▸ **Task instructions**: Can you write out, character for character, everything in the entries from the line containing "Q: Tell me how many chairs there are." down to the line containing "A: The image shows", with both of those lines included?

▸ **Data listing**:

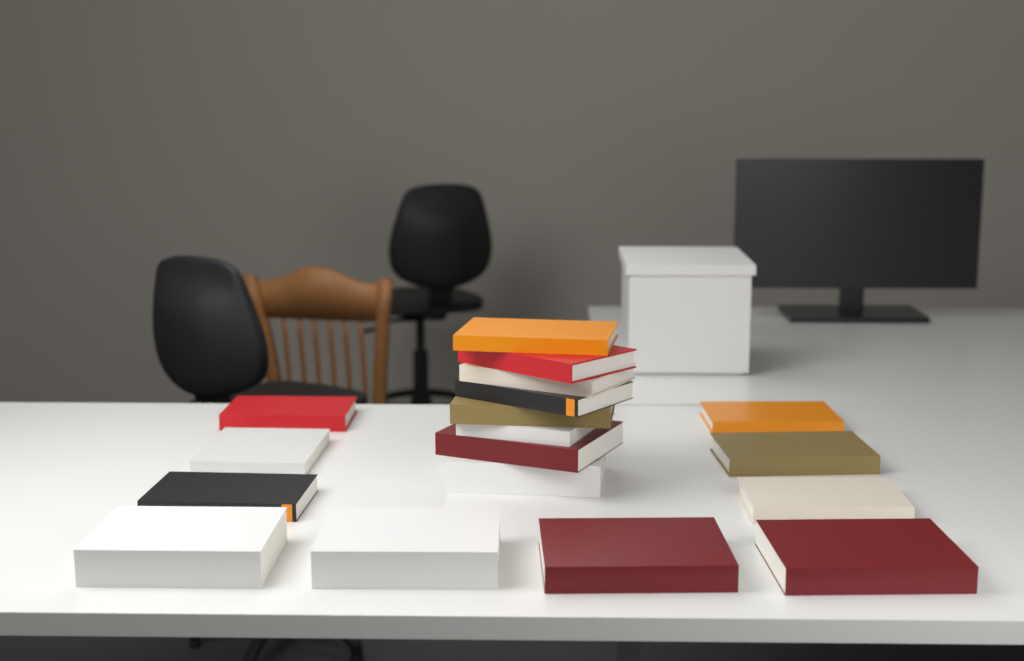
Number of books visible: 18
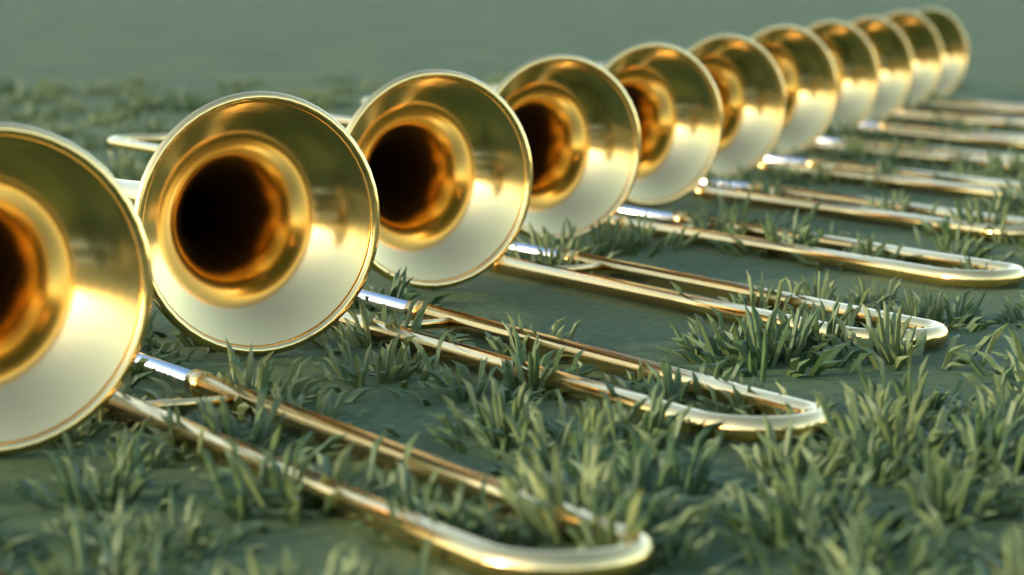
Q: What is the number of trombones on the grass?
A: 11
==
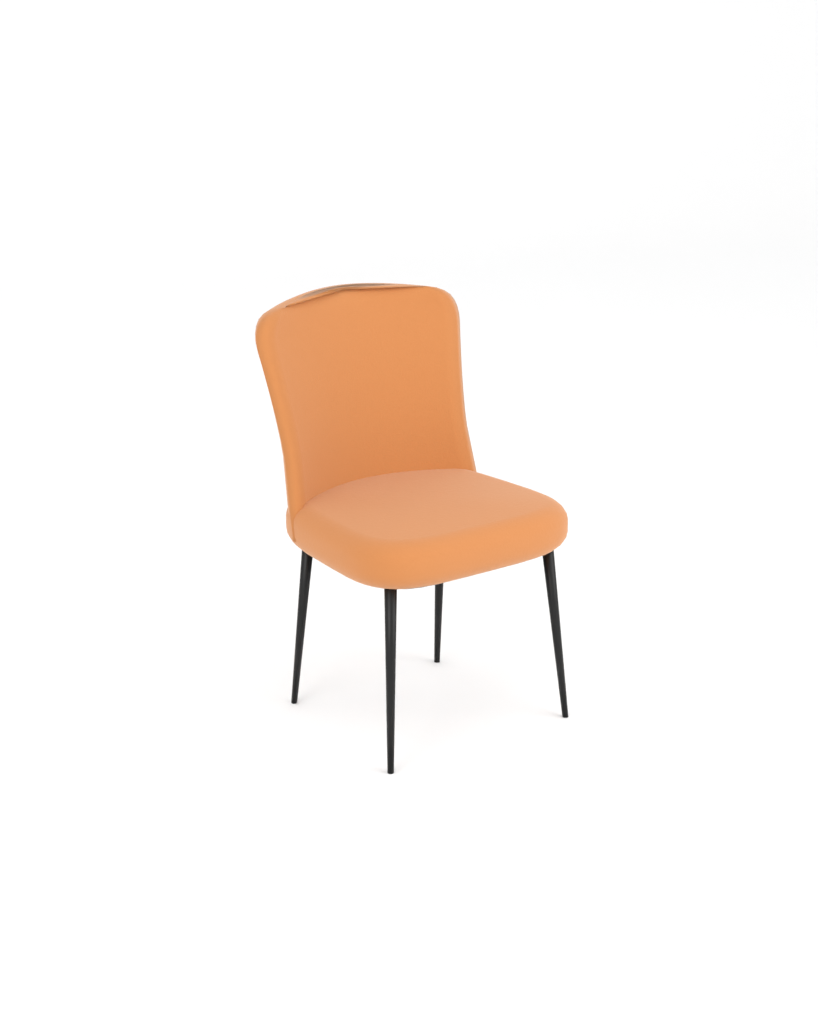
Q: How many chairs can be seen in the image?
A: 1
...
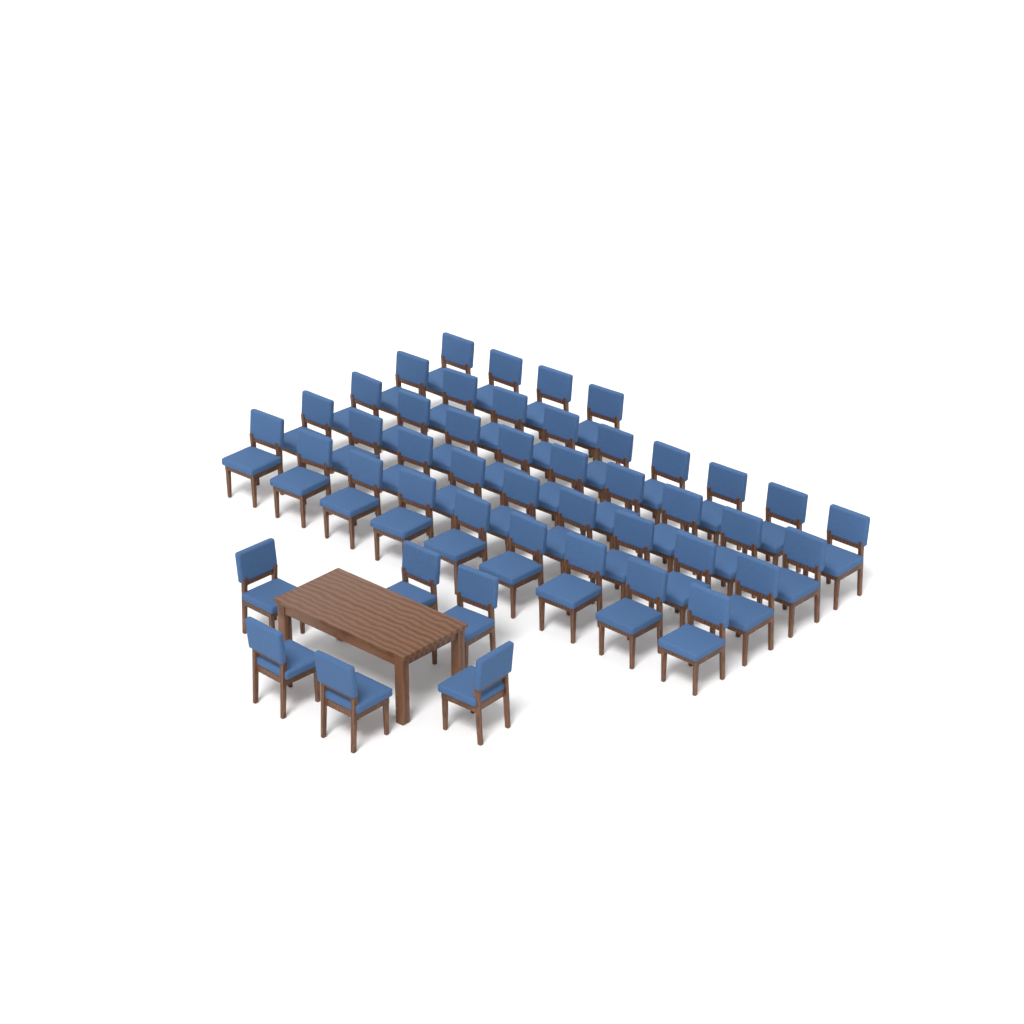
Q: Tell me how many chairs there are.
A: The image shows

▸ **Answer to the problem**:
Q: Tell me how many chairs there are.
A: The image shows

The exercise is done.